One semester has passed with two high schools in Madison. How has the opening of James Clemens High School affected Bob Jones High School?

Bob Jones is no longer the only high school in Madison. (Photo by John Allen)

“We said from the beginning, ‘An overcrowded school is a self-correcting problem: the board builds a new school, or parents find another school,” Bob Jones Principal Robby Parker said.

Parker has seen his school gain a freshman class while transferring hundreds of students to James Clemens. “Bob Jones still has 2,100 students. That’s 250 students less than last year,” Parker said.
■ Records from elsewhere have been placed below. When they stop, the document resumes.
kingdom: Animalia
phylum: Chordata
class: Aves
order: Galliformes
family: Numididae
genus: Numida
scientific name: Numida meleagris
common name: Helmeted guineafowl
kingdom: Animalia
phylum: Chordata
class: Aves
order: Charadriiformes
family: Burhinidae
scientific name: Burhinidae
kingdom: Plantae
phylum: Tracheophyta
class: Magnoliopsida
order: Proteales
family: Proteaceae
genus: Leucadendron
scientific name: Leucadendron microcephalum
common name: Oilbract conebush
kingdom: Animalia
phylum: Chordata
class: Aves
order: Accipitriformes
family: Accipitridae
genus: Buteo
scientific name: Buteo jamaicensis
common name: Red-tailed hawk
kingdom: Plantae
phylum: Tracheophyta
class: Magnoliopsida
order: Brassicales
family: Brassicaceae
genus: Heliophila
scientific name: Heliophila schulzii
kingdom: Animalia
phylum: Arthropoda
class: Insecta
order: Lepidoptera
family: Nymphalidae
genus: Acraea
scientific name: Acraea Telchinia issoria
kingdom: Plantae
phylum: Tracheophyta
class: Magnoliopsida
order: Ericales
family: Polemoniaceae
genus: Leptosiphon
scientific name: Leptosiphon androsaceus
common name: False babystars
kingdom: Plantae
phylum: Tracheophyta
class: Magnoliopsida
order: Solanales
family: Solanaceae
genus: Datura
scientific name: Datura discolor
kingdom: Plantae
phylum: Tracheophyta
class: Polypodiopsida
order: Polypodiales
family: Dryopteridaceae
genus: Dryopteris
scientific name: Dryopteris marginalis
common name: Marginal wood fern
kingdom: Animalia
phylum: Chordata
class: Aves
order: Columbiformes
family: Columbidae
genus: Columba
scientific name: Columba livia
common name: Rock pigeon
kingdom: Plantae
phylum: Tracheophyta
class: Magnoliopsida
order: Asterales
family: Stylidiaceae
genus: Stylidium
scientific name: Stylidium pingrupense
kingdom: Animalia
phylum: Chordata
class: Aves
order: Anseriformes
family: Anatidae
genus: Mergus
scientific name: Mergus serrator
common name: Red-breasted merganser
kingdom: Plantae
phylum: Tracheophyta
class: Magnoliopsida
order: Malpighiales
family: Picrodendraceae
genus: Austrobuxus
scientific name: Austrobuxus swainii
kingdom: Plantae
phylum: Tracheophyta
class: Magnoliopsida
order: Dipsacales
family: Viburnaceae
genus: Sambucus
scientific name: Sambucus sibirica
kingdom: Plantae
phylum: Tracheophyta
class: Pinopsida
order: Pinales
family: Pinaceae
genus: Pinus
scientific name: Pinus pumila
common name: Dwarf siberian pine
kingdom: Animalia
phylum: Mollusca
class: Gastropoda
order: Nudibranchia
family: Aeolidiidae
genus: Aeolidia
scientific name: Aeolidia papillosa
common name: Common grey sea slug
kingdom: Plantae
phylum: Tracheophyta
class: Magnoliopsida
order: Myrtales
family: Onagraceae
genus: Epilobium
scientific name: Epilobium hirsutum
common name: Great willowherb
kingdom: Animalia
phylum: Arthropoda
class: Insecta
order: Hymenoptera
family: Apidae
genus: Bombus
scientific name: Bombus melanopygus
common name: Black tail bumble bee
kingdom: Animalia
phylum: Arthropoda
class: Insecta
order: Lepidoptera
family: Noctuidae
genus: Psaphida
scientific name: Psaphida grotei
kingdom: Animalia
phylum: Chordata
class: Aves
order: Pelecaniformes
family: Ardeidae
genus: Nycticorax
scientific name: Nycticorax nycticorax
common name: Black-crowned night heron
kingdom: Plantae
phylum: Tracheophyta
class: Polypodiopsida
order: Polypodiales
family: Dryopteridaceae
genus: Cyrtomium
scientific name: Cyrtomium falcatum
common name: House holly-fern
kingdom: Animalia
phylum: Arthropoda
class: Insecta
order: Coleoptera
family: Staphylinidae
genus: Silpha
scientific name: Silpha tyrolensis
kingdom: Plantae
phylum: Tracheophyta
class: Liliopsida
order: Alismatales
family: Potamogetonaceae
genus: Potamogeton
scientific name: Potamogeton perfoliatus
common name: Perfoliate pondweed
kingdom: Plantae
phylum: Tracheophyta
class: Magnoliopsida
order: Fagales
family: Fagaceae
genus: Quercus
Class breakdown shows 665 seniors, 550 juniors, 450 sophomores and 425 freshmen. “We’ll lose about 200 students next year and 100 the next,” Parker said. “For the future, 1,700 to 1,800 will be our number.”

Bob Jones halls and ‘infamous’ parking lot are less crowded. The cafeteria handles four lunch periods, each with 500 students.

“The only regret … I won’t be the principal of every kid that lives in Madison,” Parker said. “Selfishly, I miss not being the only principal.”

James Clemens’ opening has “doubled the opportunities for students. Having the new high school is very positive,” Parker said. Bob Jones classes retain the same student/teacher ratio. “We have fewer teachers but also fewer students.”

Bob Jones doesn’t have the benefit of “local units. We’re staffed exactly as the state staffs us. With the split, we have to continue to fight to offer every class we’ve always offered,” Parker said.

That commitment requires an efficient schedule with filled-to-capacity classes, largely credited to assistant principal Dr. Julie Finley, counselors and registrar.

Seniors at Bob Jones had the option to remain for graduation this year. Parker wasn’t surprised that most seniors stayed. “No arrogance … they’ve grown up as Bob Jones Patriots.”

“As principal of only one school, we drove the train. We were on our own. Now, there are repercussions about everything, from scheduling football games to prom,” Parker said.

“We couldn’t have had a better choice at James Clemens than Dr. Brian Clayton,” Parker said. They’re friends and rib each other constantly. “Anyone who has known me for 25 years (in education), it’s a job, but I have a good time with my colleagues.”